A couple weeks ago, Dr. Mark McInroy shared with us the final installment of his lecture series on theology and beauty, which I’d encourage you to go watch it in full. One of the themes he touched on was the role of aesthetics in apologetics and evangelism, especially in the work of Hans Urs von Balthasar. This is a deep and complicated field, but even without delving too far into it we can grasp a simple idea: the compelling power of our faith is first and most effectively conveyed through its beauty.

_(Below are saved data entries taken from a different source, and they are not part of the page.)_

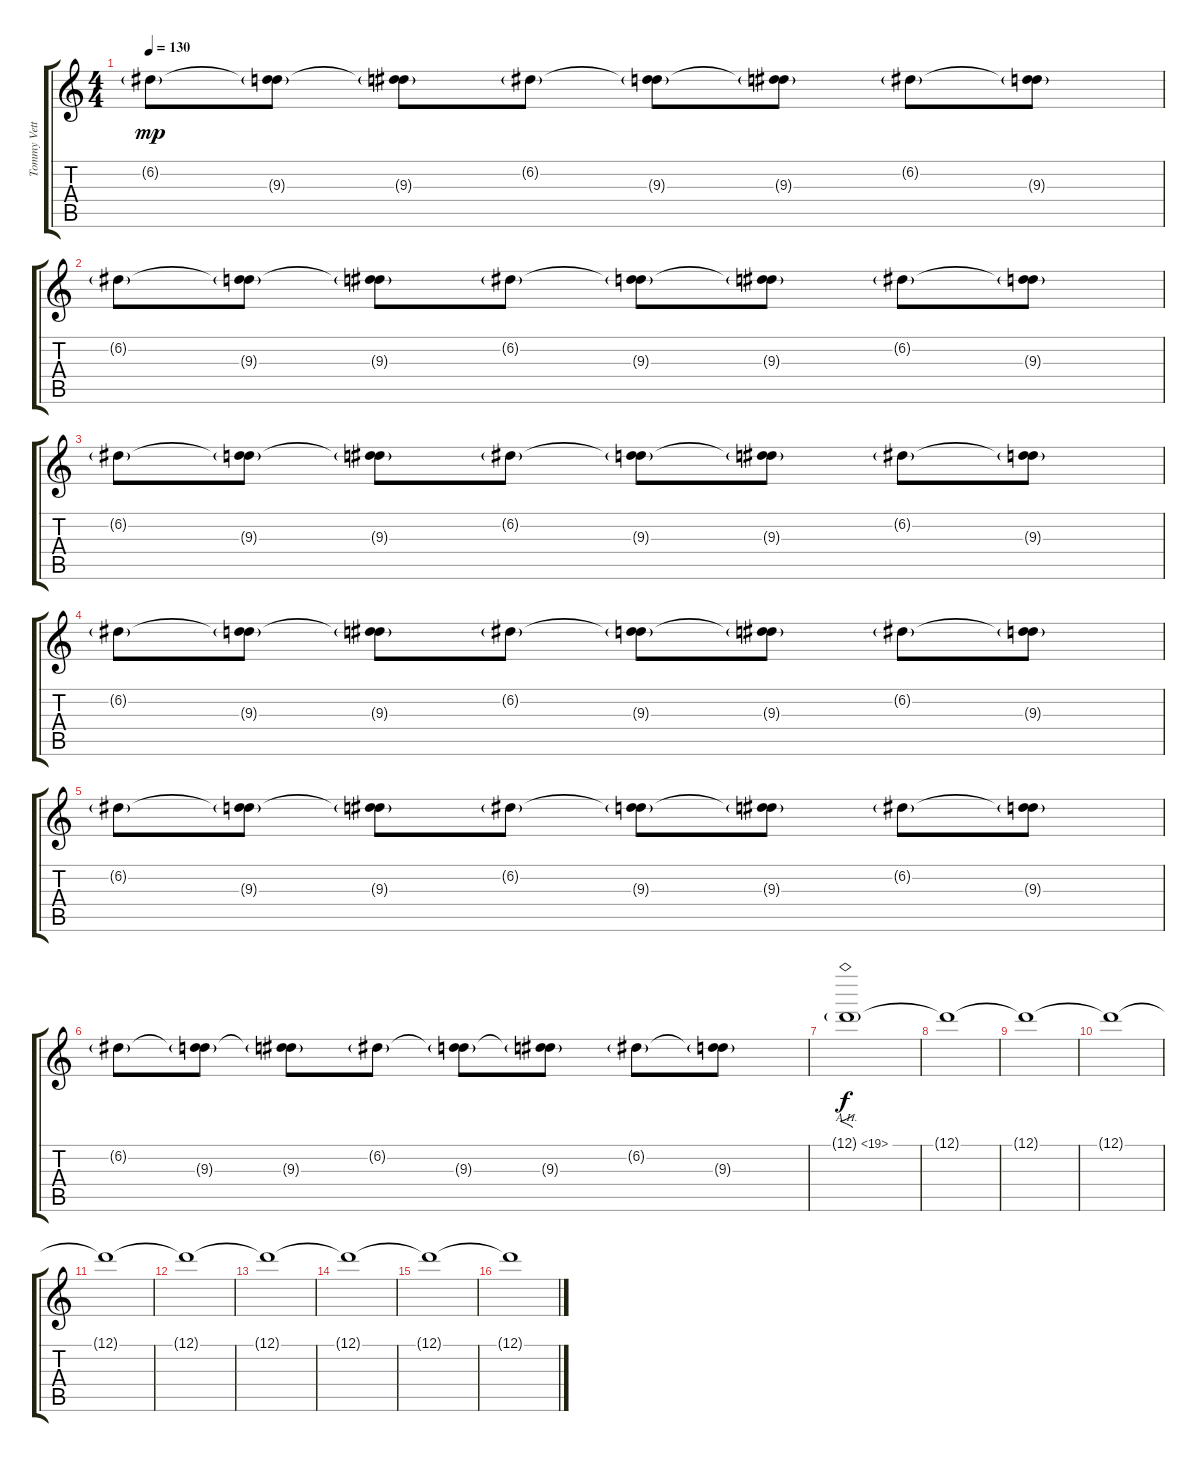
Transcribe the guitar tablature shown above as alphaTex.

\track ("Tommy Vetterli" "Tommy Vett") {instrument distortionguitar}
\staff {score tabs}
\tuning (D4 A3 F3 C3 G2 D2) {hide}
\ts (4 4)
\tempo 130
\clef g2
\ks c
6.2{g}.8{dy mp} (6.2{t} 9.3{g}).8 (6.2{t} 9.3{g}).8 6.2{g}.8 (6.2{t} 9.3{g}).8 (6.2{t} 9.3{g}).8 6.2{g}.8 (6.2{t} 9.3{g}).8 |
6.2{g}.8 (6.2{t} 9.3{g}).8 (6.2{t} 9.3{g}).8 6.2{g}.8 (6.2{t} 9.3{g}).8 (6.2{t} 9.3{g}).8 6.2{g}.8 (6.2{t} 9.3{g}).8 |
6.2{g}.8 (6.2{t} 9.3{g}).8 (6.2{t} 9.3{g}).8 6.2{g}.8 (6.2{t} 9.3{g}).8 (6.2{t} 9.3{g}).8 6.2{g}.8 (6.2{t} 9.3{g}).8 |
6.2{g}.8 (6.2{t} 9.3{g}).8 (6.2{t} 9.3{g}).8 6.2{g}.8 (6.2{t} 9.3{g}).8 (6.2{t} 9.3{g}).8 6.2{g}.8 (6.2{t} 9.3{g}).8 |
6.2{g}.8 (6.2{t} 9.3{g}).8 (6.2{t} 9.3{g}).8 6.2{g}.8 (6.2{t} 9.3{g}).8 (6.2{t} 9.3{g}).8 6.2{g}.8 (6.2{t} 9.3{g}).8 |
6.2{g}.8 (6.2{t} 9.3{g}).8 (6.2{t} 9.3{g}).8 6.2{g}.8 (6.2{t} 9.3{g}).8 (6.2{t} 9.3{g}).8 6.2{g}.8 (6.2{t} 9.3{g}).8 |
12.1{ah 7 g}.1{f dy f} |
12.1{t}.1 |
12.1{t}.1 |
12.1{t}.1 |
12.1{t}.1 |
12.1{t}.1 |
12.1{t}.1 |
12.1{t}.1 |
12.1{t}.1 |
12.1{t}.1
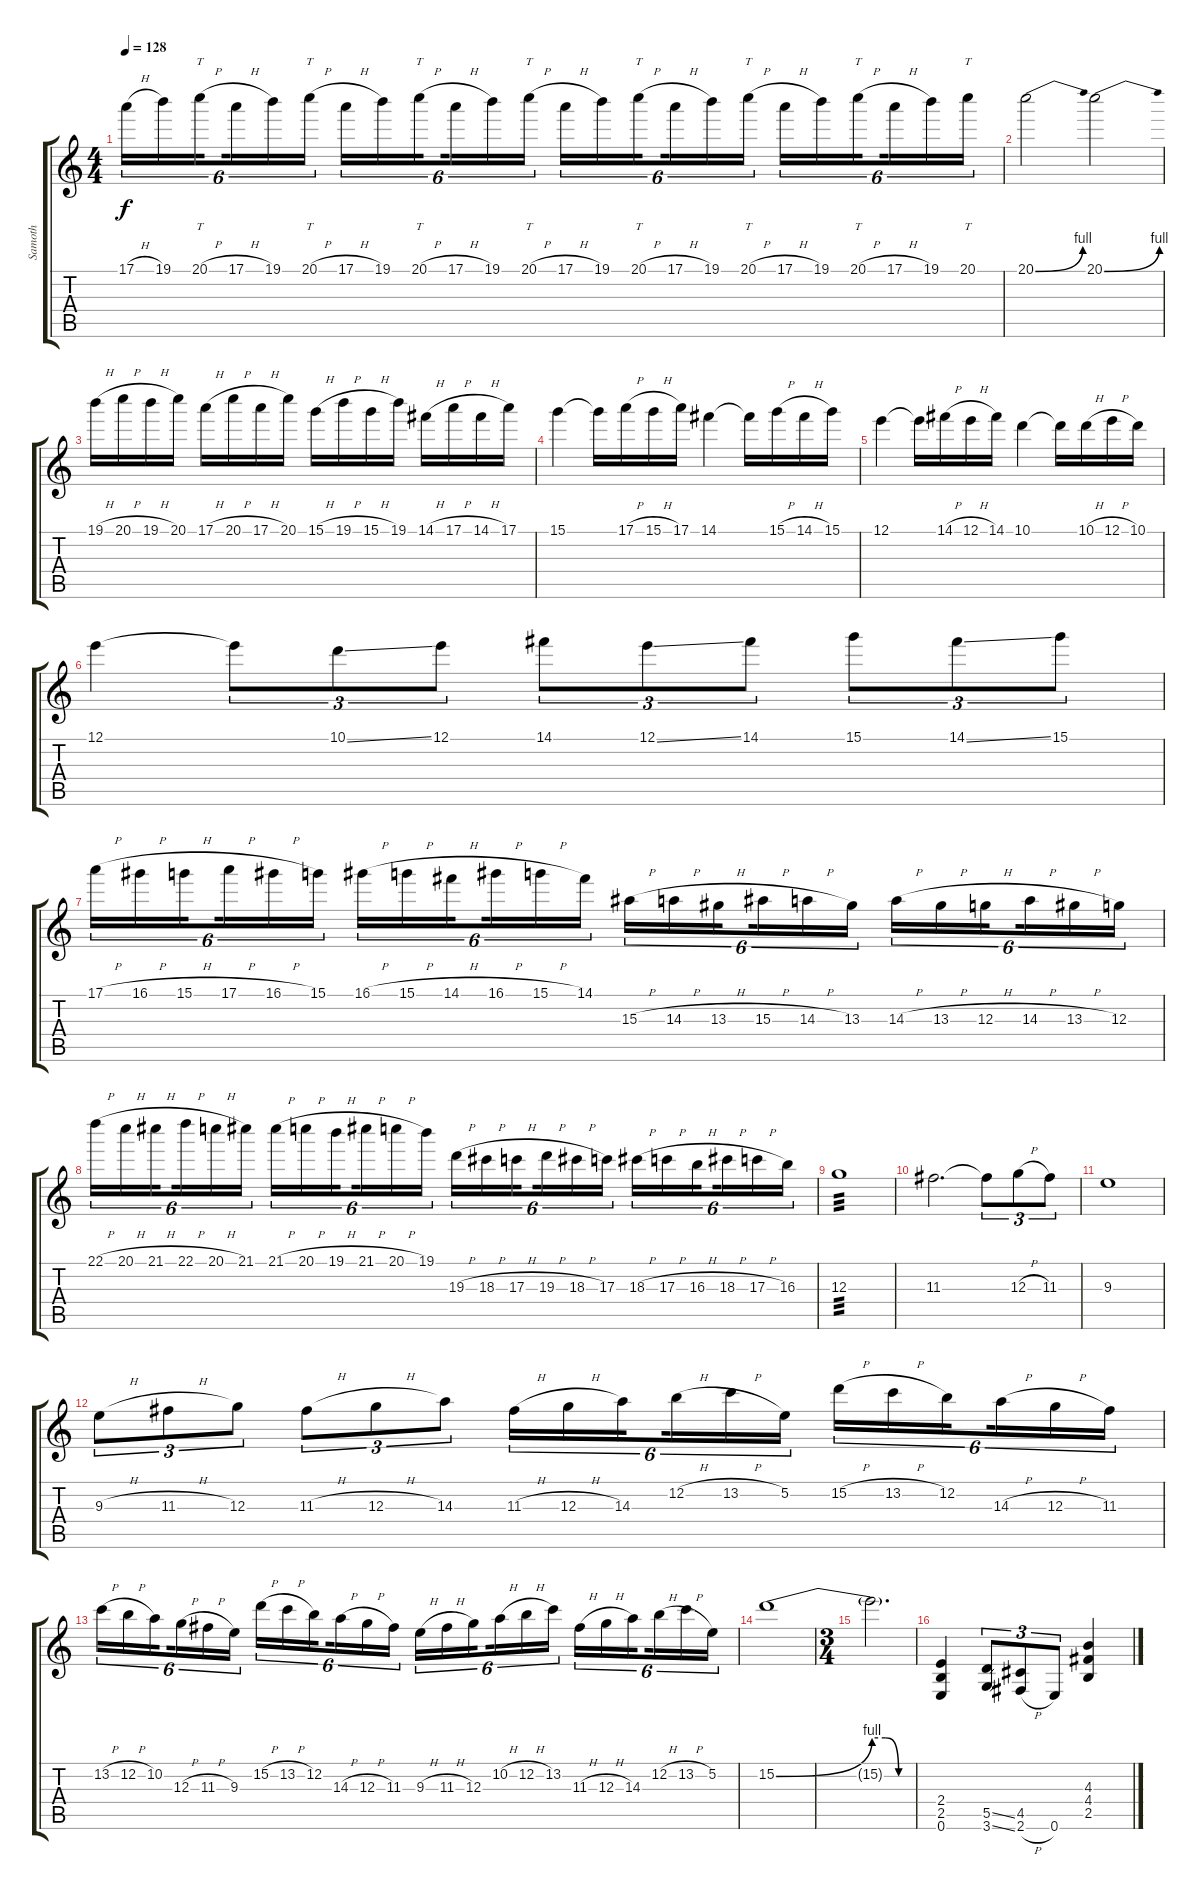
\track ("Samoth" "Samoth") {instrument distortionguitar}
\staff {score tabs}
\tuning (E4 B3 G3 D3 A2 E2) {hide}
\ts (4 4)
\tempo 128
\clef g2
\ks c
17.1{h}.16{tu (6 4) dy f} 19.1.16{tu (6 4)} 20.1{h}.16{tt tu (6 4) beam splitsecondary} 17.1{h}.16{tu (6 4)} 19.1.16{tu (6 4)} 20.1{h}.16{tt tu (6 4)} 17.1{h}.16{tu (6 4)} 19.1.16{tu (6 4)} 20.1{h}.16{tt tu (6 4) beam splitsecondary} 17.1{h}.16{tu (6 4)} 19.1.16{tu (6 4)} 20.1{h}.16{tt tu (6 4)} 17.1{h}.16{tu (6 4)} 19.1.16{tu (6 4)} 20.1{h}.16{tt tu (6 4) beam splitsecondary} 17.1{h}.16{tu (6 4)} 19.1.16{tu (6 4)} 20.1{h}.16{tt tu (6 4)} 17.1{h}.16{tu (6 4)} 19.1.16{tu (6 4)} 20.1{h}.16{tt tu (6 4) beam splitsecondary} 17.1{h}.16{tu (6 4)} 19.1.16{tu (6 4)} 20.1.16{tt tu (6 4)} |
20.1{be (bend 0 0 60 4)}.2 20.1{be (bend 0 0 60 4)}.2 |
19.1{h}.16 20.1{h}.16 19.1{h}.16 20.1.16 17.1{h}.16 20.1{h}.16 17.1{h}.16 20.1.16 15.1{h}.16 19.1{h}.16 15.1{h}.16 19.1.16 14.1{h}.16 17.1{h}.16 14.1{h}.16 17.1.16 |
15.1.4 15.1{t}.16 17.1{h}.16 15.1{h}.16 17.1.16 14.1.4 14.1{t}.16 15.1{h}.16 14.1{h}.16 15.1.16 |
12.1.4 12.1{t}.16 14.1{h}.16 12.1{h}.16 14.1.16 10.1.4 10.1{t}.16 10.1{h}.16 12.1{h}.16 10.1.16 |
12.1.4 12.1{t}.8{tu (3 2)} 10.1{ss}.8{tu (3 2)} 12.1.8{tu (3 2)} 14.1.8{tu (3 2)} 12.1{ss}.8{tu (3 2)} 14.1.8{tu (3 2)} 15.1.8{tu (3 2)} 14.1{ss}.8{tu (3 2)} 15.1.8{tu (3 2)} |
17.1{h}.16{tu (6 4)} 16.1{h}.16{tu (6 4)} 15.1{h}.16{tu (6 4) beam splitsecondary} 17.1{h}.16{tu (6 4)} 16.1{h}.16{tu (6 4)} 15.1.16{tu (6 4)} 16.1{h}.16{tu (6 4)} 15.1{h}.16{tu (6 4)} 14.1{h}.16{tu (6 4) beam splitsecondary} 16.1{h}.16{tu (6 4)} 15.1{h}.16{tu (6 4)} 14.1.16{tu (6 4)} 15.3{h}.16{tu (6 4)} 14.3{h}.16{tu (6 4)} 13.3{h}.16{tu (6 4) beam splitsecondary} 15.3{h}.16{tu (6 4)} 14.3{h}.16{tu (6 4)} 13.3.16{tu (6 4)} 14.3{h}.16{tu (6 4)} 13.3{h}.16{tu (6 4)} 12.3{h}.16{tu (6 4) beam splitsecondary} 14.3{h}.16{tu (6 4)} 13.3{h}.16{tu (6 4)} 12.3.16{tu (6 4)} |
22.1{h}.16{tu (6 4)} 20.1{h}.16{tu (6 4)} 21.1{h}.16{tu (6 4) beam splitsecondary} 22.1{h}.16{tu (6 4)} 20.1{h}.16{tu (6 4)} 21.1.16{tu (6 4)} 21.1{h}.16{tu (6 4)} 20.1{h}.16{tu (6 4)} 19.1{h}.16{tu (6 4) beam splitsecondary} 21.1{h}.16{tu (6 4)} 20.1{h}.16{tu (6 4)} 19.1.16{tu (6 4)} 19.3{h}.16{tu (6 4)} 18.3{h}.16{tu (6 4)} 17.3{h}.16{tu (6 4) beam splitsecondary} 19.3{h}.16{tu (6 4)} 18.3{h}.16{tu (6 4)} 17.3.16{tu (6 4)} 18.3{h}.16{tu (6 4)} 17.3{h}.16{tu (6 4)} 16.3{h}.16{tu (6 4) beam splitsecondary} 18.3{h}.16{tu (6 4)} 17.3{h}.16{tu (6 4)} 16.3.16{tu (6 4)} |
12.3.1{tp 3} |
11.3.2{d} 11.3{t}.8{tu (3 2)} 12.3{h}.8{tu (3 2)} 11.3.8{tu (3 2)} |
9.3.1 |
9.3{h}.8{tu (3 2)} 11.3{h}.8{tu (3 2)} 12.3.8{tu (3 2)} 11.3{h}.8{tu (3 2)} 12.3{h}.8{tu (3 2)} 14.3.8{tu (3 2)} 11.3{h}.16{tu (6 4)} 12.3{h}.16{tu (6 4)} 14.3.16{tu (6 4) beam splitsecondary} 12.2{h}.16{tu (6 4)} 13.2{h}.16{tu (6 4)} 5.2.16{tu (6 4)} 15.2{h}.16{tu (6 4)} 13.2{h}.16{tu (6 4)} 12.2.16{tu (6 4) beam splitsecondary} 14.3{h}.16{tu (6 4)} 12.3{h}.16{tu (6 4)} 11.3.16{tu (6 4)} |
13.2{h}.16{tu (6 4)} 12.2{h}.16{tu (6 4)} 10.2.16{tu (6 4) beam splitsecondary} 12.3{h}.16{tu (6 4)} 11.3{h}.16{tu (6 4)} 9.3.16{tu (6 4)} 15.2{h}.16{tu (6 4)} 13.2{h}.16{tu (6 4)} 12.2.16{tu (6 4) beam splitsecondary} 14.3{h}.16{tu (6 4)} 12.3{h}.16{tu (6 4)} 11.3.16{tu (6 4)} 9.3{h}.16{tu (6 4)} 11.3{h}.16{tu (6 4)} 12.3.16{tu (6 4) beam splitsecondary} 10.2{h}.16{tu (6 4)} 12.2{h}.16{tu (6 4)} 13.2.16{tu (6 4)} 11.3{h}.16{tu (6 4)} 12.3{h}.16{tu (6 4)} 14.3.16{tu (6 4) beam splitsecondary} 12.2{h}.16{tu (6 4)} 13.2{h}.16{tu (6 4)} 5.2.16{tu (6 4)} |
15.2{be (bend 0 0 60 4)}.1 |
\ts (3 4)
15.2{be (custom 0 4 20 4 40 0 60 0) t}.2{d} |
(2.4 2.5 0.6).4 (5.5{ss} 3.6{ss}).8{tu (3 2)} (4.5 2.6{h}).8{tu (3 2)} 0.6.8{tu (3 2)} (4.3 4.4 2.5).4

I think our discomfort with the “E word” in the Episcopal Church might actually stem part from seeing this dynamic in the negative. The word “evangelism” conjures images of fundamentalist, street-corner preachers bludgeoning passersby with prooftexts and (more or less) reasoned arguments. Not only is this “facts-first” approach largely ineffective at sparking love for God, but its futility inflicts grave violence along the way. It’s quite understandable that a practice with that much baggage would be suspect for Episcopalians, many of whom see open-mindedness and politeness as central to their identities.
But the facts aren’t what’s missing for people. The world doesn’t spurn the healing of the Gospel because it doesn’t know the story. At least in America, you’re still likely to find more people who know the rough sketch of Christianity than don’t. No, what’s missing is a reason to care, a reason to desire this medicine rather than the others on offer. We can argue facts and proofs until we’re blue in the face, but unless something about the Gospel sparks a desire to know God more, it’s foolish for us to think what we’re doing has anything to do with real evangelism. And it is beauty, not bare facts, that most powerfully kindles desire.
Earlier today, you shared with me pictures of dogs and gardens and lakeshores that fill you with gratitude, joy, and longing. Each one of those glimpses of beauty tugged at my heart making it want more. And it’s no different with God. The Psalms talk about love of God in terms of reveling in gold, silver, honey, and finery (Psalm 19). It is God’s beauty that draws the Psalmist into deeper relationship with him. And this is precisely what true evangelism is: rediscovering just how “metal” this beauty can be and learning to communicate that intensity to others.
The commission we received from Christ before he ascended isn’t to march out with our well-crafted arguments and clobber people into belief. Our call is to remember the beauty of what we have seen and learn how to share it, so that little by little, the world will want to come back for more.